# [GOAL]
Present all of the data below as a Markdown table with two columns, Row and Text. Number each nonblank line in order and omit the blank lines.

# [RAW DATA]
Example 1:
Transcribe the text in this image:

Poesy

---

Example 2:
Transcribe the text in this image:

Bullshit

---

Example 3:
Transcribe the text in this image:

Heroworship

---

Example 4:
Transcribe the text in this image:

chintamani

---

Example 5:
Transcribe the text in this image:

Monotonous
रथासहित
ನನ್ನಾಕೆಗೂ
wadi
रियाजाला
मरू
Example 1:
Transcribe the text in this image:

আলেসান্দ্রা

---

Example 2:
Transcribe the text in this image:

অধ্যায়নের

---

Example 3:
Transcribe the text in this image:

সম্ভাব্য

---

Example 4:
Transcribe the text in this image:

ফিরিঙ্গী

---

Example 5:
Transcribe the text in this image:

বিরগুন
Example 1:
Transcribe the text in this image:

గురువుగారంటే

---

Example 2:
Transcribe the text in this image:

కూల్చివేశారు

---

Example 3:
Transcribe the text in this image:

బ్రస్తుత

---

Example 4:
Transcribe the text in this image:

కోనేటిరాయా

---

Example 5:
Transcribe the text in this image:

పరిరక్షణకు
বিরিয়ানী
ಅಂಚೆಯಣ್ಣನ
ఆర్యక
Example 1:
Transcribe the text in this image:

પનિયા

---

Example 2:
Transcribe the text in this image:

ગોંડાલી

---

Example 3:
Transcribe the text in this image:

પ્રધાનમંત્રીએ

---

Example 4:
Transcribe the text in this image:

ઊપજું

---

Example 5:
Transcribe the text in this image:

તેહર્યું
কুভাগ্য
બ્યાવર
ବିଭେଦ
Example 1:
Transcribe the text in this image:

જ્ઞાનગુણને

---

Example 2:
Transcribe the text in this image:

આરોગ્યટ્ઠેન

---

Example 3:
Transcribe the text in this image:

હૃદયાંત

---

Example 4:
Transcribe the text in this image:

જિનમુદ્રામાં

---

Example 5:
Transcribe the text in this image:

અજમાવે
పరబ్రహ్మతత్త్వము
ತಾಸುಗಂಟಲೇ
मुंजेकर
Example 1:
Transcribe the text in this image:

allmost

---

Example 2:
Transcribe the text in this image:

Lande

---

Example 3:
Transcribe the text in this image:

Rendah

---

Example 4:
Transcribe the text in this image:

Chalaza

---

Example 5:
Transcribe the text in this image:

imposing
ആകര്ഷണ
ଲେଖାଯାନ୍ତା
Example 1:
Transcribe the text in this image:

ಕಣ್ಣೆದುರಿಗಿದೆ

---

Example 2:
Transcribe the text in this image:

# [WORKED ANSWER]
| Row | Text |
|---|---|
| 1 | Example 1: |
| 2 | Transcribe the text in this image: |
| 3 | Poesy |
| 4 | --- |
| 5 | Example 2: |
| 6 | Transcribe the text in this image: |
| 7 | Bullshit |
| 8 | --- |
| 9 | Example 3: |
| 10 | Transcribe the text in this image: |
| 11 | Heroworship |
| 12 | --- |
| 13 | Example 4: |
| 14 | Transcribe the text in this image: |
| 15 | chintamani |
| 16 | --- |
| 17 | Example 5: |
| 18 | Transcribe the text in this image: |
| 19 | Monotonous |
| 20 | रथासहित |
| 21 | ನನ್ನಾಕೆಗೂ |
| 22 | wadi |
| 23 | रियाजाला |
| 24 | मरू |
| 25 | Example 1: |
| 26 | Transcribe the text in this image: |
| 27 | আলেসান্দ্রা |
| 28 | --- |
| 29 | Example 2: |
| 30 | Transcribe the text in this image: |
| 31 | অধ্যায়নের |
| 32 | --- |
| 33 | Example 3: |
| 34 | Transcribe the text in this image: |
| 35 | সম্ভাব্য |
| 36 | --- |
| 37 | Example 4: |
| 38 | Transcribe the text in this image: |
| 39 | ফিরিঙ্গী |
| 40 | --- |
| 41 | Example 5: |
| 42 | Transcribe the text in this image: |
| 43 | বিরগুন |
| 44 | Example 1: |
| 45 | Transcribe the text in this image: |
| 46 | గురువుగారంటే |
| 47 | --- |
| 48 | Example 2: |
| 49 | Transcribe the text in this image: |
| 50 | కూల్చివేశారు |
| 51 | --- |
| 52 | Example 3: |
| 53 | Transcribe the text in this image: |
| 54 | బ్రస్తుత |
| 55 | --- |
| 56 | Example 4: |
| 57 | Transcribe the text in this image: |
| 58 | కోనేటిరాయా |
| 59 | --- |
| 60 | Example 5: |
| 61 | Transcribe the text in this image: |
| 62 | పరిరక్షణకు |
| 63 | বিরিয়ানী |
| 64 | ಅಂಚೆಯಣ್ಣನ |
| 65 | ఆర్యక |
| 66 | Example 1: |
| 67 | Transcribe the text in this image: |
| 68 | પનિયા |
| 69 | --- |
| 70 | Example 2: |
| 71 | Transcribe the text in this image: |
| 72 | ગોંડાલી |
| 73 | --- |
| 74 | Example 3: |
| 75 | Transcribe the text in this image: |
| 76 | પ્રધાનમંત્રીએ |
| 77 | --- |
| 78 | Example 4: |
| 79 | Transcribe the text in this image: |
| 80 | ઊપજું |
| 81 | --- |
| 82 | Example 5: |
| 83 | Transcribe the text in this image: |
| 84 | તેહર્યું |
| 85 | কুভাগ্য |
| 86 | બ્યાવર |
| 87 | ବିଭେଦ |
| 88 | Example 1: |
| 89 | Transcribe the text in this image: |
| 90 | જ્ઞાનગુણને |
| 91 | --- |
| 92 | Example 2: |
| 93 | Transcribe the text in this image: |
| 94 | આરોગ્યટ્ઠેન |
| 95 | --- |
| 96 | Example 3: |
| 97 | Transcribe the text in this image: |
| 98 | હૃદયાંત |
| 99 | --- |
| 100 | Example 4: |
| 101 | Transcribe the text in this image: |
| 102 | જિનમુદ્રામાં |
| 103 | --- |
| 104 | Example 5: |
| 105 | Transcribe the text in this image: |
| 106 | અજમાવે |
| 107 | పరబ్రహ్మతత్త్వము |
| 108 | ತಾಸುಗಂಟಲೇ |
| 109 | मुंजेकर |
| 110 | Example 1: |
| 111 | Transcribe the text in this image: |
| 112 | allmost |
| 113 | --- |
| 114 | Example 2: |
| 115 | Transcribe the text in this image: |
| 116 | Lande |
| 117 | --- |
| 118 | Example 3: |
| 119 | Transcribe the text in this image: |
| 120 | Rendah |
| 121 | --- |
| 122 | Example 4: |
| 123 | Transcribe the text in this image: |
| 124 | Chalaza |
| 125 | --- |
| 126 | Example 5: |
| 127 | Transcribe the text in this image: |
| 128 | imposing |
| 129 | ആകര്ഷണ |
| 130 | ଲେଖାଯାନ୍ତା |
| 131 | Example 1: |
| 132 | Transcribe the text in this image: |
| 133 | ಕಣ್ಣೆದುರಿಗಿದೆ |
| 134 | --- |
| 135 | Example 2: |
| 136 | Transcribe the text in this image: |